Task goal = Can you swap "command-line interface" for "terminal interface" throughout the listing below, change nothing else, and leave the pictures out of your answer?

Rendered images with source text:
****
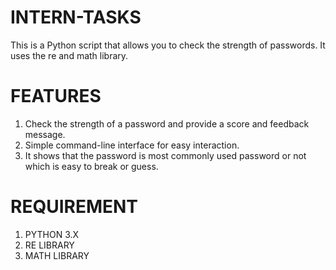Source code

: # INTERN-TASKS

This is a Python script that allows you to check the strength of passwords. It uses the re and math library.

# FEATURES
1. Check the strength of a password and provide a score and feedback message. 
2. Simple command-line interface for easy interaction.
3. It shows that the password is most commonly used password or not which is easy to break or guess.

# REQUIREMENT
1. PYTHON 3.X
2. RE LIBRARY
3. MATH LIBRARY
****
Answer to this task =
Source code

: # INTERN-TASKS

This is a Python script that allows you to check the strength of passwords. It uses the re and math library.

# FEATURES
1. Check the strength of a password and provide a score and feedback message. 
2. Simple terminal interface for easy interaction.
3. It shows that the password is most commonly used password or not which is easy to break or guess.

# REQUIREMENT
1. PYTHON 3.X
2. RE LIBRARY
3. MATH LIBRARY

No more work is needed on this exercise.